Quels sont les prochains objectifs de Patagonia ?

– Nous souhaitons éduquer nos clients à consommer moins et mieux. Notre contrat ?  » Si vous achetez cette veste multifonctionnelle, elle durera longtemps ; si la fermeture Eclair lâche, nous la réparerons. Et si, un jour, vous en avez assez de porter cette veste alors qu’elle est encore en bon état, nous vous aiderons à la vendre ou à la donner. Et si vous l’avez usée jusqu’à la corde, rapportez-la dans nos magasins, nous la recyclerons.  » Aigle, Millet, North Face, Patagonia : nous faisons tous les mêmes produits, avec les mêmes matières, fabriqués dans les mêmes usines. La seule différence, ce sont nos valeurs.

Vous avez également engagé Patagonia sur le marché du surfà

– Nous visons, à terme, la moitié de notre activité dans les sports nautiques… Avec le réchauffement climatique, les gens iront davantage à la mer. J’ai fait du surf toute ma vie et je pense qu’il est possible d’améliorer les produits. Mon fils dessine des planches avec des matériaux différents et non toxiques ; et nous avons conçu une combinaison deux fois plus chaude et trois fois plus résistante. Nous allons également nous diversifier dans l’alimentaire. Notre premier produit sera du saumon sauvage, pêché à maturité par des Indiens, fumé légèrement, puis séché. Nous expliquerons sur l’emballage pourquoi il ne faut pas acheter du saumon d’élevage, toxique pour le consommateur et désastreux pour l’environnement.

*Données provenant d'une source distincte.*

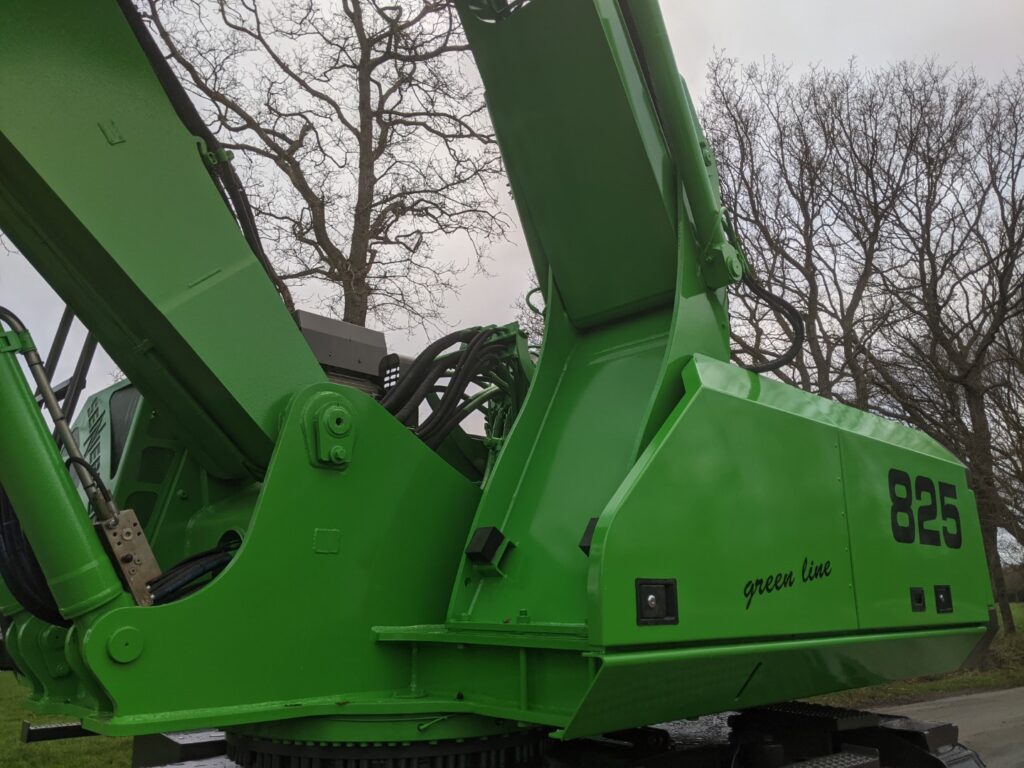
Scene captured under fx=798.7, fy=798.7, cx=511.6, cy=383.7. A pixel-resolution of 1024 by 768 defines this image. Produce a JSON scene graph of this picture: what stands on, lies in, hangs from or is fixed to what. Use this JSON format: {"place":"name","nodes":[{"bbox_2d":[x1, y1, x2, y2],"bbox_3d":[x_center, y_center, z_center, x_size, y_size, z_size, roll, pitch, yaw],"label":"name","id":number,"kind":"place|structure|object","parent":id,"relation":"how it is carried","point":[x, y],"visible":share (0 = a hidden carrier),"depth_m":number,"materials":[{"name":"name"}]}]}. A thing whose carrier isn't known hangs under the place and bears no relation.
{"place":"outdoors","nodes":[
{"label":"outdoors","id":0,"kind":"place"},
{"bbox_2d":[0,670,134,767],"label":"lawn","id":1,"kind":"structure","parent":0,"point":[18,743],"materials":[{"name":"green plant"}]},
{"bbox_2d":[144,0,516,333],"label":"bare tree","id":2,"kind":"object","parent":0,"point":[374,205],"visible":0.88,"depth_m":16.14,"materials":[{"name":"brown plant"}]},
{"bbox_2d":[0,2,992,765],"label":"excavator","id":3,"kind":"object","parent":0,"point":[246,556],"visible":0.93,"depth_m":2.44,"materials":[{"name":"green metal"}]},
{"bbox_2d":[0,484,68,630],"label":"hydraulic hose","id":4,"kind":"object","parent":3,"relation":"attached to","point":[30,551],"visible":0.5,"depth_m":2.38,"materials":[{"name":"black rubber"}]},
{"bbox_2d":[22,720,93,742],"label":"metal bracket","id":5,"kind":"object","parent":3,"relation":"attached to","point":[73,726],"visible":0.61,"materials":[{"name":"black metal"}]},
{"bbox_2d":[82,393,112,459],"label":"lettering","id":6,"kind":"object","parent":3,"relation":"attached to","point":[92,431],"visible":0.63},
{"bbox_2d":[98,509,161,605],"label":"valve block","id":7,"kind":"object","parent":3,"relation":"attached to","point":[140,536],"visible":0.59,"depth_m":2.14,"materials":[{"name":"metal"}]},
{"bbox_2d":[145,537,242,606],"bbox_3d":[-0.980,0.612,2.498,0.398,0.272,0.226,11,-17,-41],"label":"hydraulic hose","id":8,"kind":"object","parent":3,"relation":"attached to","point":[204,556],"visible":0.4,"depth_m":2.46,"materials":[{"name":"black rubber"}]},
{"bbox_2d":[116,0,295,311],"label":"hydraulic hose","id":9,"kind":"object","parent":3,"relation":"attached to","point":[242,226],"visible":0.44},
{"bbox_2d":[292,311,389,391],"bbox_3d":[-0.753,-0.083,3.205,0.443,0.311,0.360,11,-17,-41],"label":"box","id":10,"kind":"object","parent":3,"relation":"on","point":[380,334],"visible":0.39,"depth_m":3.12,"materials":[{"name":"grey metal"}]},
{"bbox_2d":[380,325,525,454],"bbox_3d":[-0.271,0.116,3.226,0.730,0.752,0.604,11,-17,-41],"label":"hydraulic hose bundle","id":11,"kind":"object","parent":3,"relation":"attached to","point":[437,343],"visible":0.54,"depth_m":3.10,"materials":[{"name":"black rubber"}]},
{"bbox_2d":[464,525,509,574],"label":"work light","id":12,"kind":"object","parent":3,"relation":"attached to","point":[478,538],"visible":0.98,"depth_m":2.60,"materials":[{"name":"black"}]},
{"bbox_2d":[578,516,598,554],"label":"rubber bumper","id":13,"kind":"object","parent":3,"relation":"attached to","point":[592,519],"visible":0.22,"depth_m":2.24,"materials":[{"name":"black"}]},
{"bbox_2d":[634,578,678,624],"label":"latch","id":14,"kind":"object","parent":3,"relation":"attached to","point":[651,601],"visible":0.97,"depth_m":2.12,"materials":[{"name":"black plastic"}]},
{"bbox_2d":[735,267,804,371],"bbox_3d":[1.197,-0.334,3.922,0.387,0.655,0.348,11,-17,-41],"label":"hydraulic hose","id":15,"kind":"object","parent":3,"relation":"attached to","point":[791,321],"visible":0.64,"depth_m":3.87,"materials":[{"name":"black rubber"}]},
{"bbox_2d":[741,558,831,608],"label":"lettering decal","id":16,"kind":"object","parent":3,"relation":"attached to","point":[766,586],"visible":0.97,"depth_m":2.63,"materials":[{"name":"black plastic"}]},
{"bbox_2d":[909,586,925,610],"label":"latch","id":17,"kind":"object","parent":3,"relation":"attached to","point":[921,594],"visible":0.95,"depth_m":3.24,"materials":[{"name":"black plastic"}]},
{"bbox_2d":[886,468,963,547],"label":"lettering","id":18,"kind":"object","parent":3,"relation":"attached to","point":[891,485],"visible":0.98,"depth_m":3.33,"materials":[{"name":"black"}]},
{"bbox_2d":[934,585,952,612],"bbox_3d":[1.858,0.930,3.464,0.121,0.131,0.081,11,-17,-41],"label":"latch","id":19,"kind":"object","parent":3,"relation":"attached to","point":[948,601],"visible":0.96,"depth_m":3.45,"materials":[{"name":"black plastic"}]},
{"bbox_2d":[0,0,1023,566],"label":"sky","id":20,"kind":"structure","parent":0,"point":[726,33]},
{"bbox_2d":[807,604,1023,708],"label":"grass verge","id":21,"kind":"structure","parent":0,"point":[991,680],"materials":[{"name":"green plant"}]},
{"bbox_2d":[700,53,924,400],"bbox_3d":[6.959,-1.233,18.543,6.114,13.257,6.031,11,-17,-41],"label":"bare tree","id":22,"kind":"object","parent":21,"relation":"on","point":[813,276],"visible":0.81,"depth_m":18.20,"materials":[{"name":"brown plant"}]},
{"bbox_2d":[860,57,1023,646],"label":"bare tree","id":23,"kind":"object","parent":21,"relation":"on","point":[972,416],"visible":0.94,"depth_m":17.20,"materials":[{"name":"brown plant"}]},
{"bbox_2d":[872,686,1023,767],"label":"road","id":24,"kind":"structure","parent":0,"point":[955,700],"materials":[{"name":"grey asphalt"}]}
]}

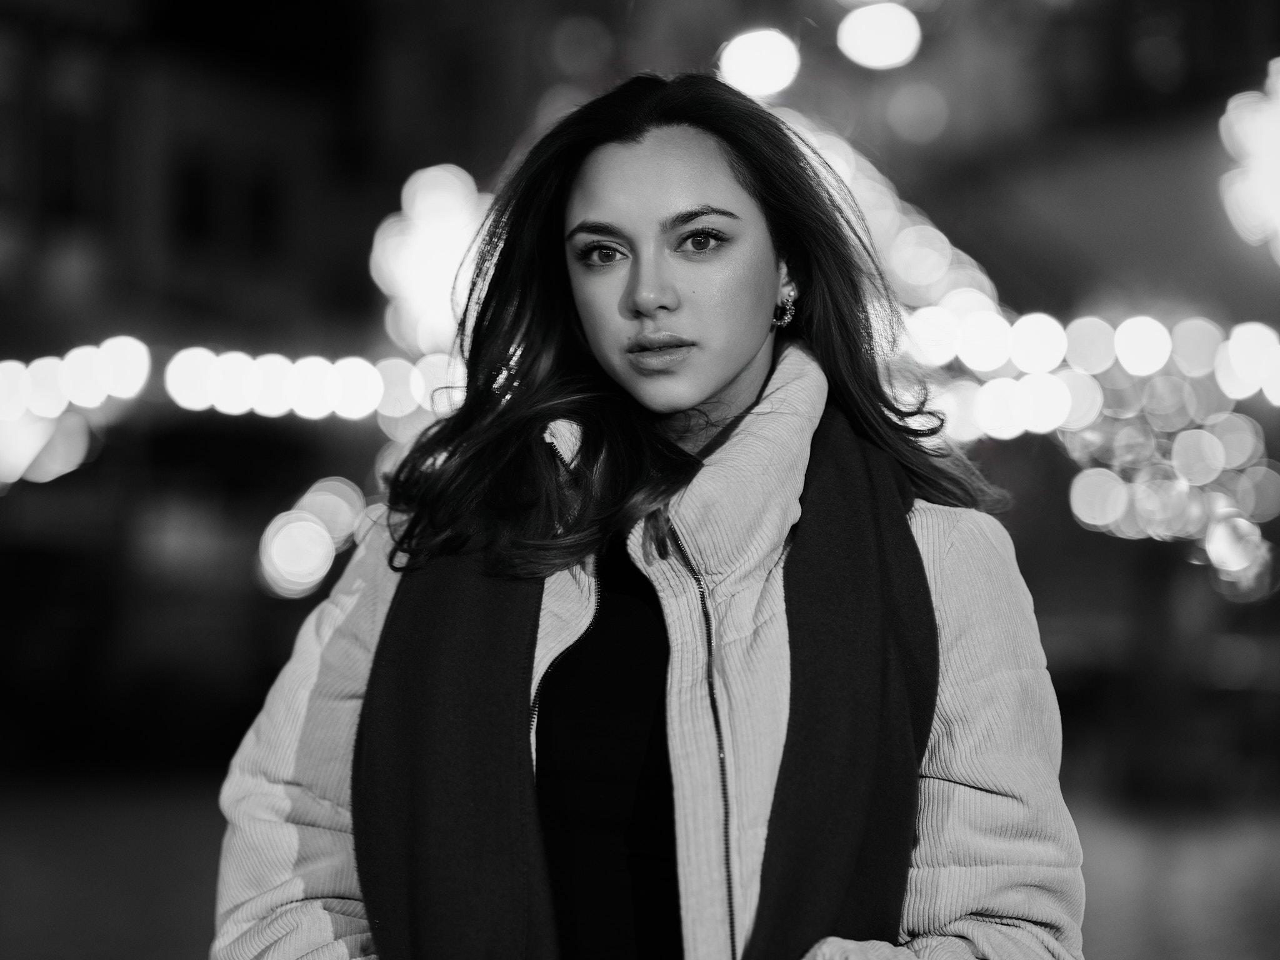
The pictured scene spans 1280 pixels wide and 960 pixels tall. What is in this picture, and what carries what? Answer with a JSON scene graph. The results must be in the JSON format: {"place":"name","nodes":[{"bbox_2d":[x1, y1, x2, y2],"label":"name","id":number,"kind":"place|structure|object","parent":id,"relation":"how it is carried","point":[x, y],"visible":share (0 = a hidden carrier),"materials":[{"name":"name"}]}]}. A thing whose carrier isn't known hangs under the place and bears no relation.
{"place":"outdoors","nodes":[
{"label":"outdoors","id":0,"kind":"place"},
{"bbox_2d":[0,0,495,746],"label":"building","id":1,"kind":"structure","parent":0,"point":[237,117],"materials":[{"name":"brick"}]},
{"bbox_2d":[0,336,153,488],"label":"string light","id":2,"kind":"object","parent":1,"relation":"attached to","point":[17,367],"visible":0.98,"materials":[{"name":"white"}]},
{"bbox_2d":[0,334,458,428],"label":"string light","id":3,"kind":"object","parent":1,"relation":"attached to","point":[184,404],"visible":0.91,"materials":[{"name":"white"}]},
{"bbox_2d":[170,149,288,260],"label":"window","id":4,"kind":"structure","parent":1,"relation":"in","point":[189,192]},
{"bbox_2d":[256,476,361,598],"label":"light","id":5,"kind":"object","parent":1,"relation":"attached to","point":[292,525],"visible":0.93,"materials":[{"name":"white"}]},
{"bbox_2d":[370,163,488,350],"label":"light","id":6,"kind":"object","parent":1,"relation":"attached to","point":[406,189],"visible":0.69,"materials":[{"name":"white"}]},
{"bbox_2d":[0,759,1279,959],"label":"pavement","id":7,"kind":"structure","parent":0,"point":[1246,950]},
{"bbox_2d":[209,72,1084,959],"label":"woman","id":8,"kind":"object","parent":7,"relation":"on","point":[737,173],"visible":0.97},
{"bbox_2d":[717,28,801,98],"label":"light","id":9,"kind":"object","parent":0,"point":[732,55],"visible":0.79,"materials":[{"name":"white"}]},
{"bbox_2d":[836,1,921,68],"label":"bokeh light","id":10,"kind":"object","parent":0,"point":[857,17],"visible":0.96,"materials":[{"name":"white"}]},
{"bbox_2d":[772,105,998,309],"label":"string light","id":11,"kind":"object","parent":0,"point":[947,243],"visible":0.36,"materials":[{"name":"white"}]},
{"bbox_2d":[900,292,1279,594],"label":"string light","id":12,"kind":"object","parent":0,"point":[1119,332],"visible":0.68,"materials":[{"name":"white"}]},
{"bbox_2d":[1218,63,1279,258],"label":"light","id":13,"kind":"object","parent":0,"point":[1267,200],"visible":0.98,"materials":[{"name":"white"}]}
]}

Vous défendez toujours le principe d’une croissance raisonnable ?

– Absolument. Cela étant, en Europe, nous sommes trop petits : vous ne trouvez pas Patagonia en Scandinavie et très difficilement en Grande-Bretagne. Nous ne voulons pas créer des besoins superflus, mais nous devons être plus efficaces pour répondre à la demande.

Patagonia restera-t-elle une société familiale ?

– J’ai déjà refusé plusieurs offres de rachat. Ma force, c’est de posséder l’entreprise avec mon épouse. J’ai beaucoup plus de pouvoir que le patron d’une société cotée. Je suis libre. Je n’ai pas d’obligation de croissance ni de rendement. Mes deux enfants travaillent chez Patagonia. Mais, à notre disparition, l’entreprise sera transférée à une fondation.